The desk is next to the wall between the bookshelves.
The computer is on the desk.
The desk chair is against the desk.
The window is between the desk and the bed.
The bed is in the corner.

I bet at this point you all are wondering what happens next, right? Am I right? Well someday you too might be learning Swedish, and I wouldn't want to spoil anything for you, so I'm not going to give it away. But I'll tell you this: it involves a _night table_ and it's not just in the middle of nowhere!!!

Now, as some of you know, I have learned several languages in the past, and at this point, when I have a language to learn, I don't beat around the bush. Here's the secret to not beating around the bush when learning a language: ROTE MEMORIZATION.

Anyone who tries to pass off language acquisition as something "fun" or "creative" or "self-actualizing" hasn't yet known the crippling humiliation of the disease known as 'failure to communicate', which is at it's most ravaging when you're standing naked in a communal Chinese shower room and can't find how to turn on the non-icy-icy cold water (HINT: in case you find yourself in this situation and haven't yet learned Chinese -- there IS no non-icy-icy water).

You just memorize until your eyes and/or ears hurt, to say nothing of your brains, and then you go to bed in deep despair at how empty your life has become, (but congratulating yourself on your iron-fisted discipline,) only to discover when you wake up the next morning you've forgotten everything. Then you memorize it all again. Repeat as necessary.

Right, so given that my linguistical methodology involves memorizing entire passages of text in their entirety so that I can recite them like a 19th century pupil declaiming Lord Tennyson or a cult victim chanting his "credo", you can understand that I am not crazy about this book.

It's cramping my style.

So what does one do in THIS situation, oh disciples of Ida's school of second-language acquisition?
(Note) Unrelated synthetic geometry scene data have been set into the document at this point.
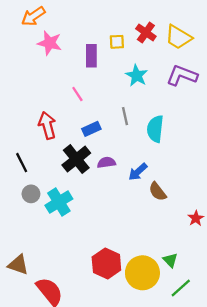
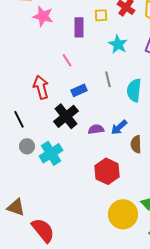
purple semicircle: (106, 163) -> (96, 129), moved
brown semicircle: (158, 192) -> (136, 144), turned 36
red hexagon: (106, 264) -> (107, 171), moved

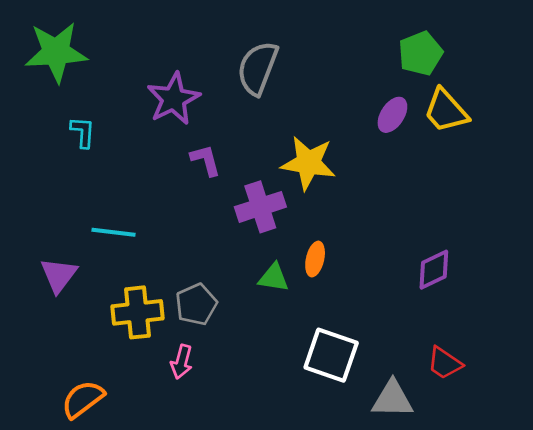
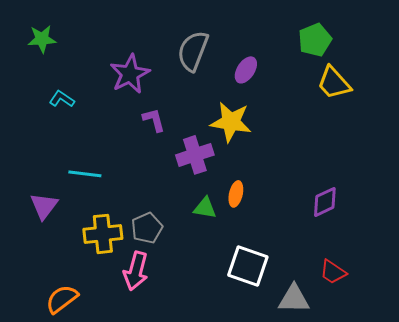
green star: (56, 52) -> (42, 39), size x0.6
purple ellipse: (392, 115) -> (246, 70), moved
cyan L-shape: (83, 132) -> (62, 99), turned -60
pink arrow: (182, 362) -> (136, 271), size x1.5

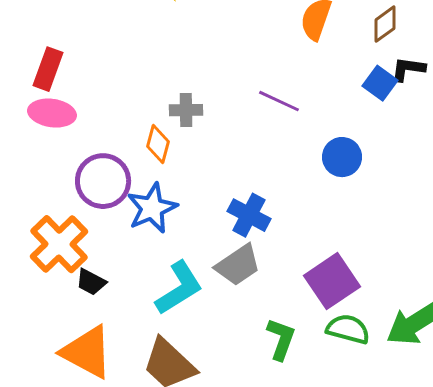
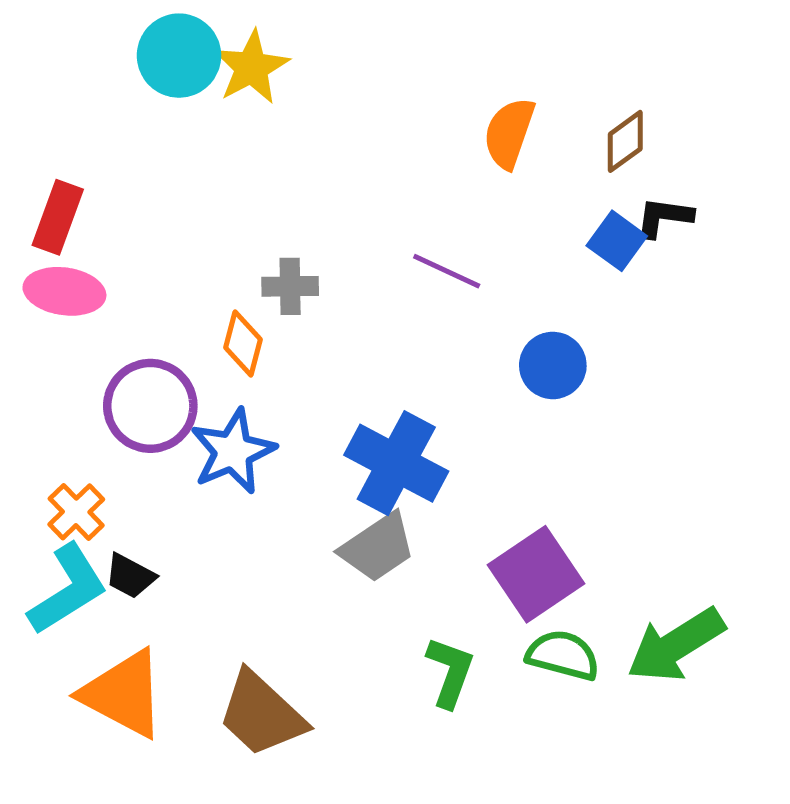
blue cross: (249, 215) -> (396, 463), size x1.4
orange cross: (59, 244) -> (76, 512), size x0.6
cyan L-shape: (179, 288) -> (68, 589), moved

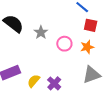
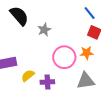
pink circle: (64, 44) -> (64, 57), moved, size x1.5
purple cross: (54, 83) -> (47, 82), turned 32

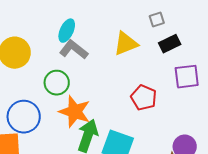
Well, if you're me, you supplement your textbook memorization with the memorization of the lyrics to POP SONGS.

But here again I've been stymied. The only Swedish song which I have thus far gotten around to memorizing has a rabble-rousing rhythm and a melody to please the crowds, but unfortunately after I learned the song I discovered what the lyrics meant.

I am going to give you the translation directly, we'll skip the original Swedish this time.

Here it is:

I read in the newspaper,
that as of now, I have a chance
to fly for a low price to a foreign country.
That's good for me,
but bad for you,
because if I see you smile
at another guy,
I'll take a plane to Paris,
and live in a hotel
for an evening --
suit yourself!

[Chorus]
I'm going to jump down from the top
of the Eiffel Tower
if you cheat on me.
I'm going to jump down from the top
of the Eiffel Tower
if you mistreat me.

Charming lyrics, no? Almost makes you feel like the author of them is NOT A PSYCHOPATH. Almost.
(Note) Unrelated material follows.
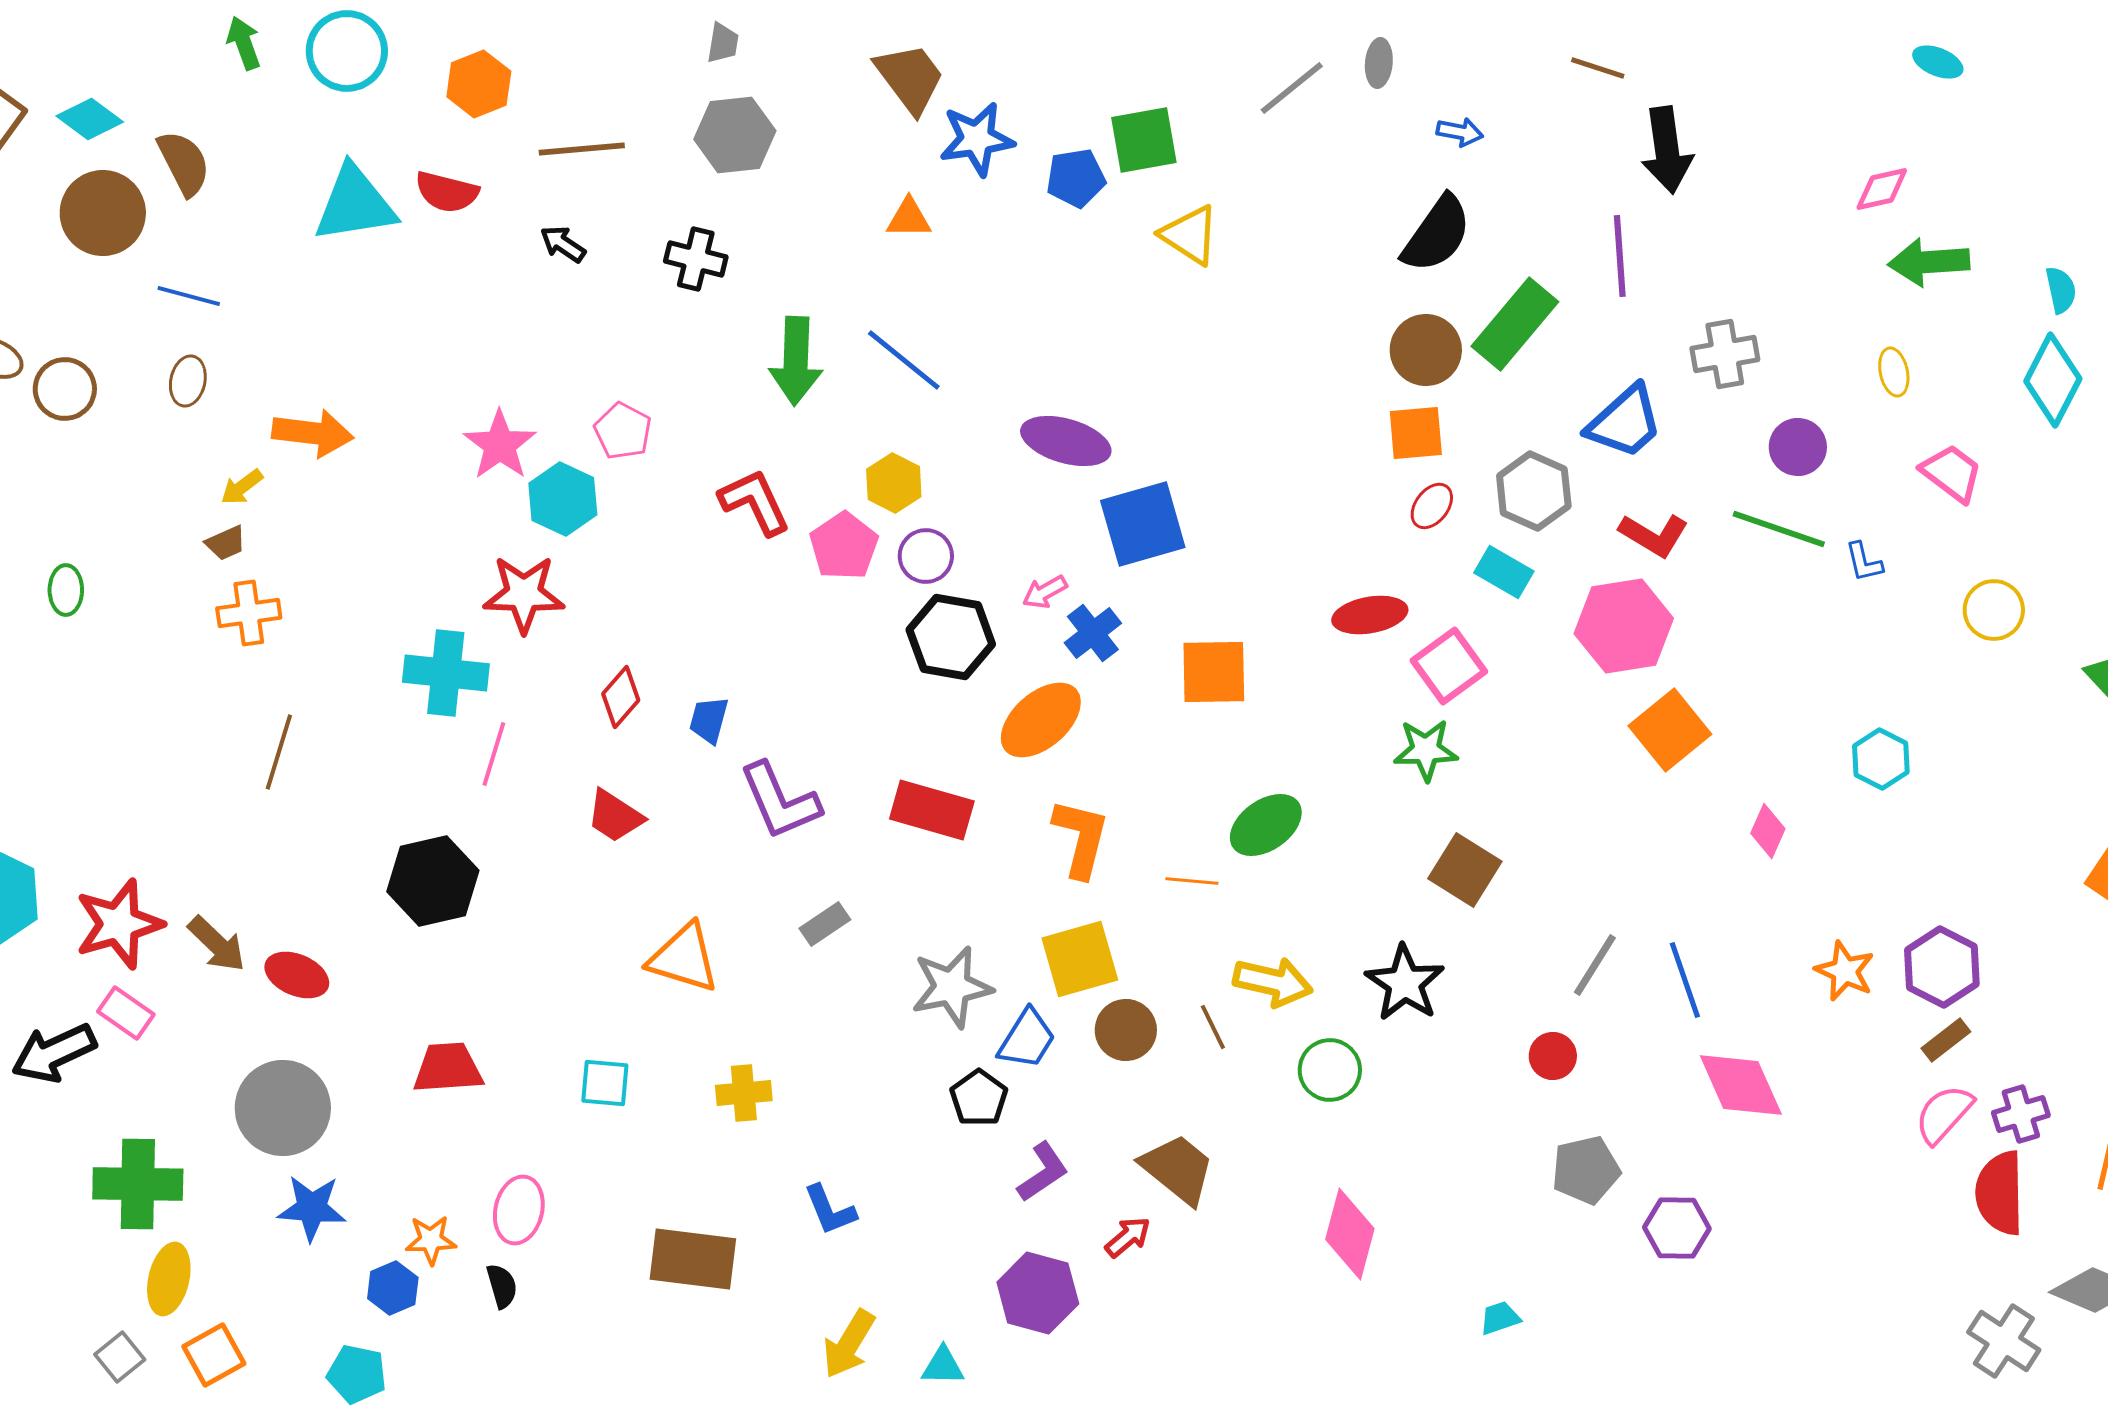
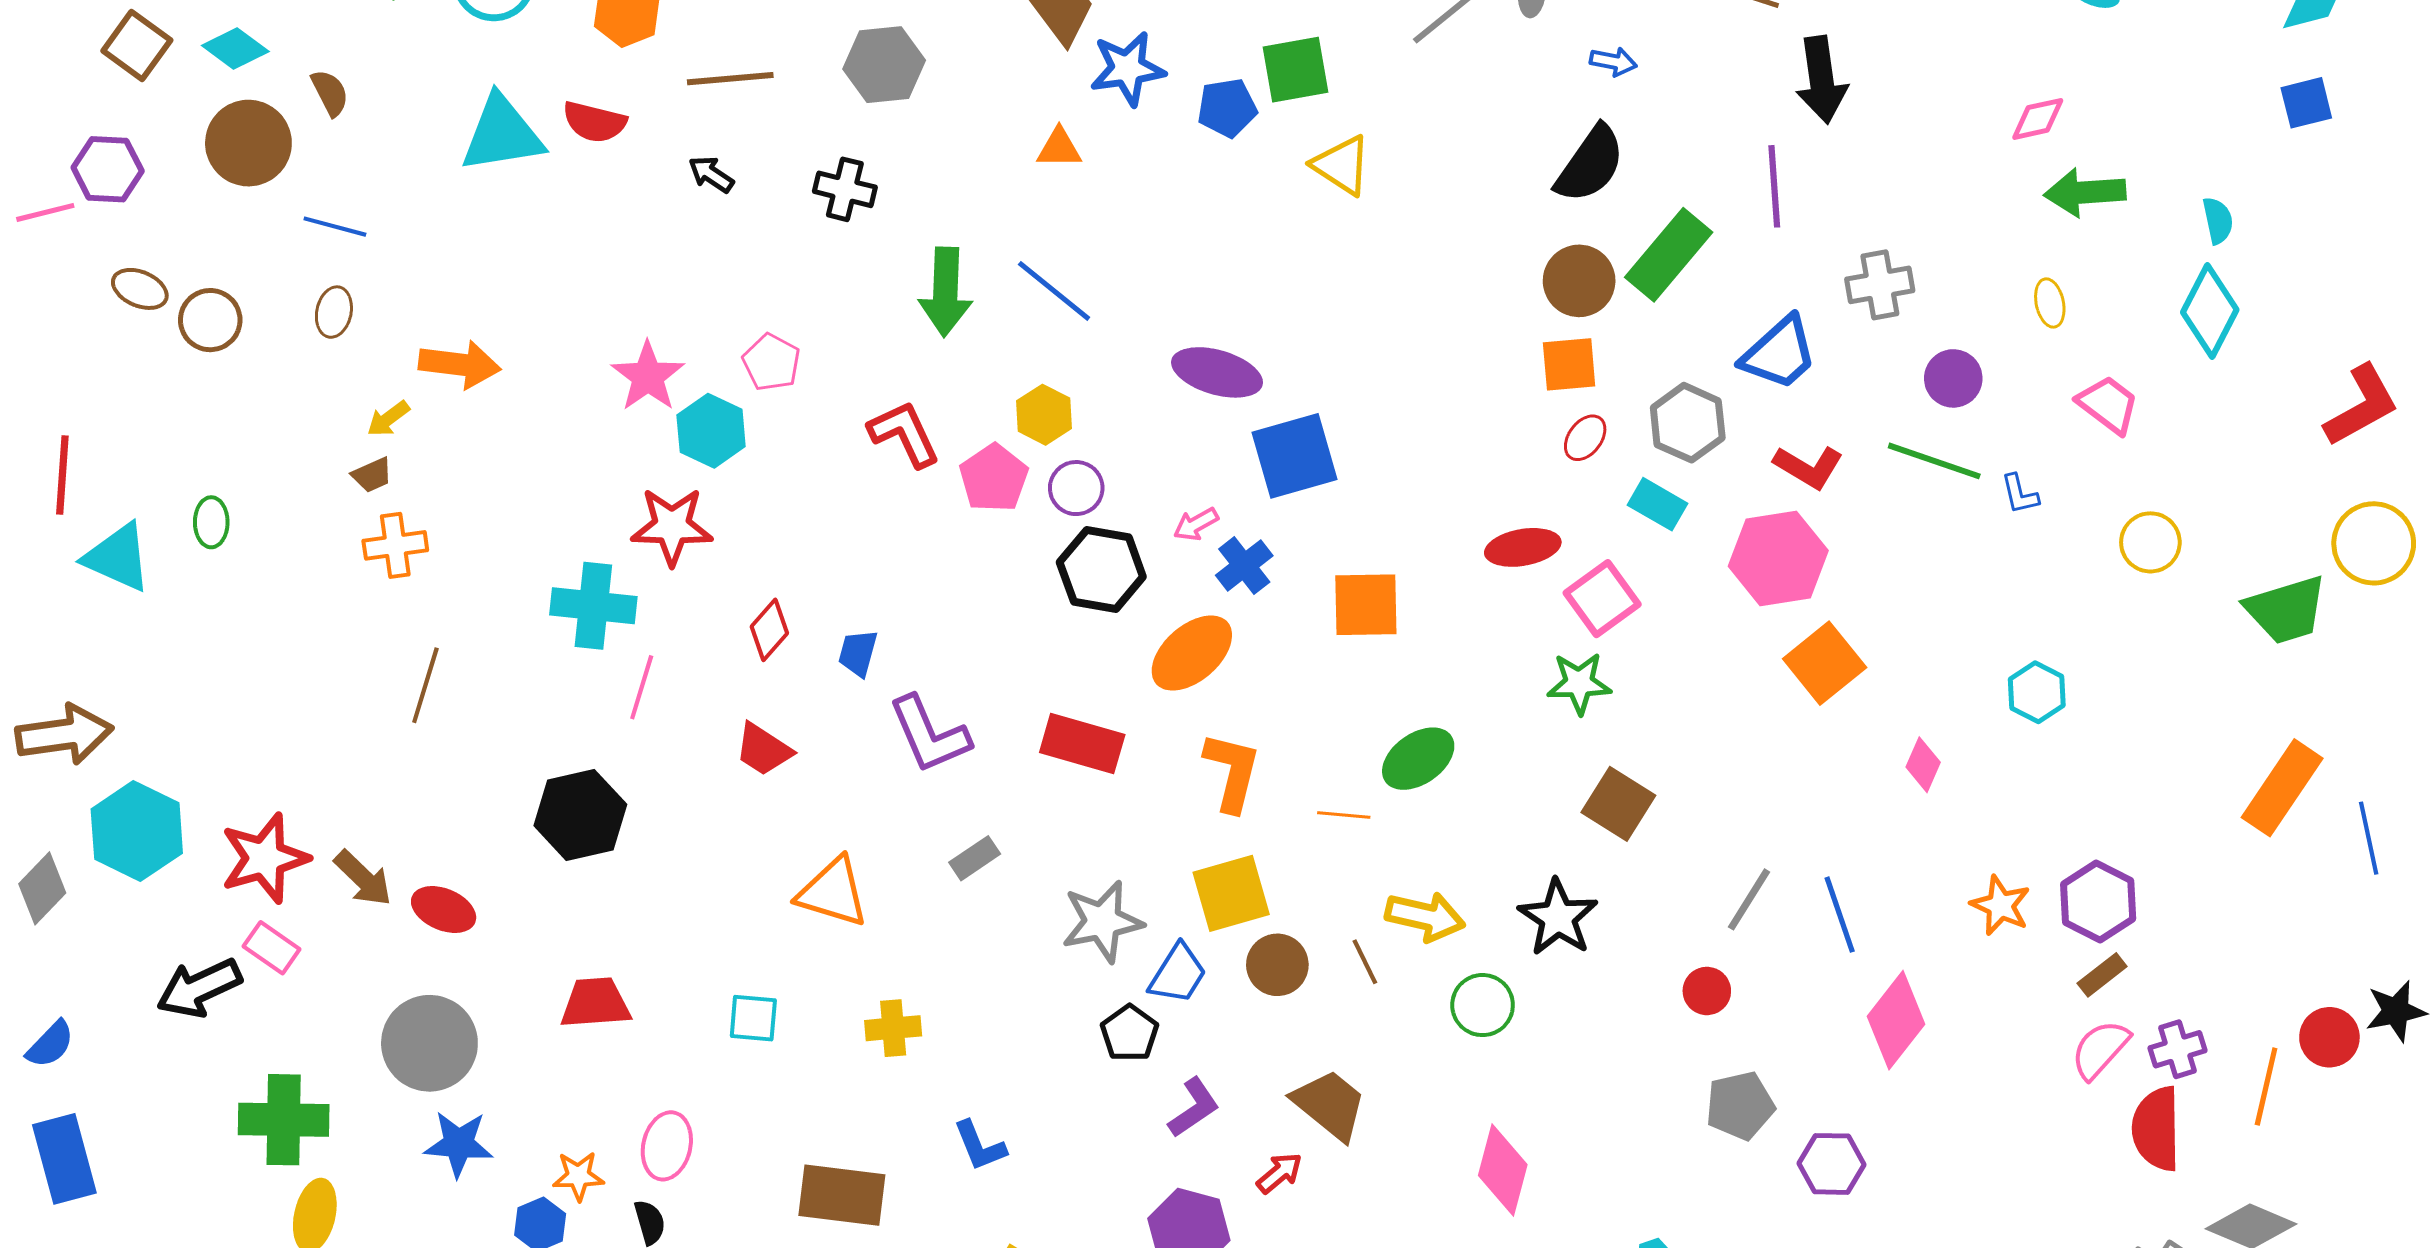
brown semicircle: (184, 163) -> (330, 93), size x0.7
pink diamond: (1741, 1085) -> (1896, 1020), turned 62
So at this point I have a LOT of options when I'm speaking to a Swedish person. I can make casual observations about where things are in the room. That's fun. And I can make scary-manipulative stalker-like threats about how I'm going to kill myself with the use of national and/or world monuments if I'm mistreated. Also a laugh.

Sample Conversation:

Me: Hi, I'm Ida!

Swede: Hi Ida, I'm Björn.

Me: Sooooooo...Björn! If you aren't nice to me, I'm going to jump down from the top of the Tower of London/Space Needle/the pyramids/Mount Kilimanjaro [the cool thing here is that I can pick any one, since proper names don't change much in different languages. Example: Erie Canal in Swedish is "Erie Kanal" -- fair game I'd say, no?]

Swede: Uh...

Me: Hey! That chair is against the wall.


Oh, and then I found out that the Swedish pop star who wrote the lyrics to the above song ended up killing himself by jumping under a train. Depressing, and yet not entirely unexpected.
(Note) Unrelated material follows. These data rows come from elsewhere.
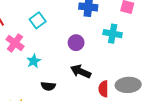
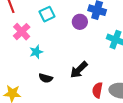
purple circle: (76, 43) -> (80, 22), moved
black arrow: (81, 71) -> (79, 70), turned -78

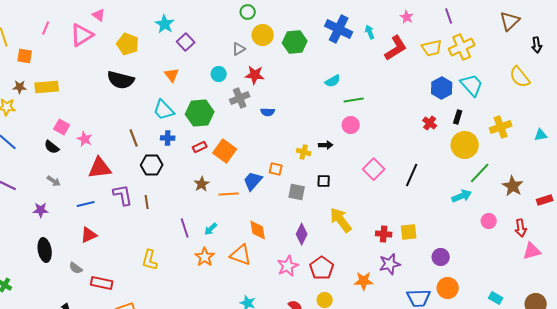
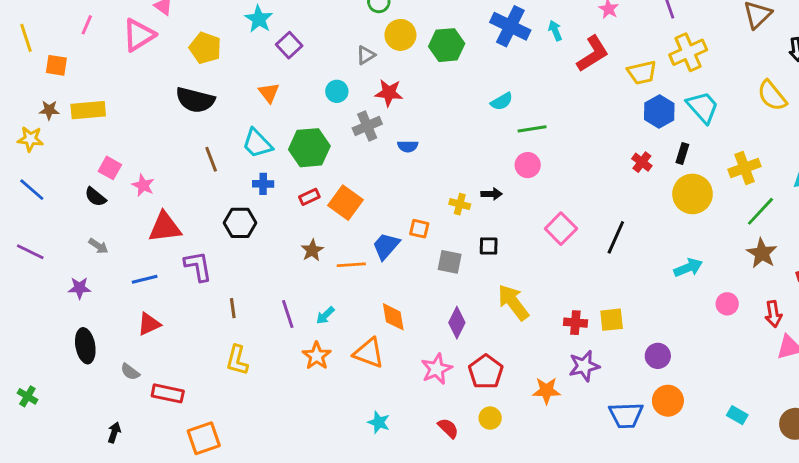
yellow trapezoid: (432, 48) -> (642, 73), moved
brown line: (134, 138) -> (211, 159), moved
green line: (480, 173) -> (760, 211), moved
brown line: (147, 202) -> (233, 308), moved

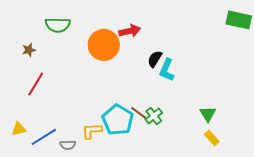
I will keep you updated here at A MORE SWEDISH LIFE as I make bold strides further into the thickets of the Swedish language.

In the meantime, you all can see who can come up with the best joke based on the fact that the Swedish word for day sounds like the English word 'dog' and the Swedish word for morning sounds like the English word 'moron'. Ah, good times in the language lab.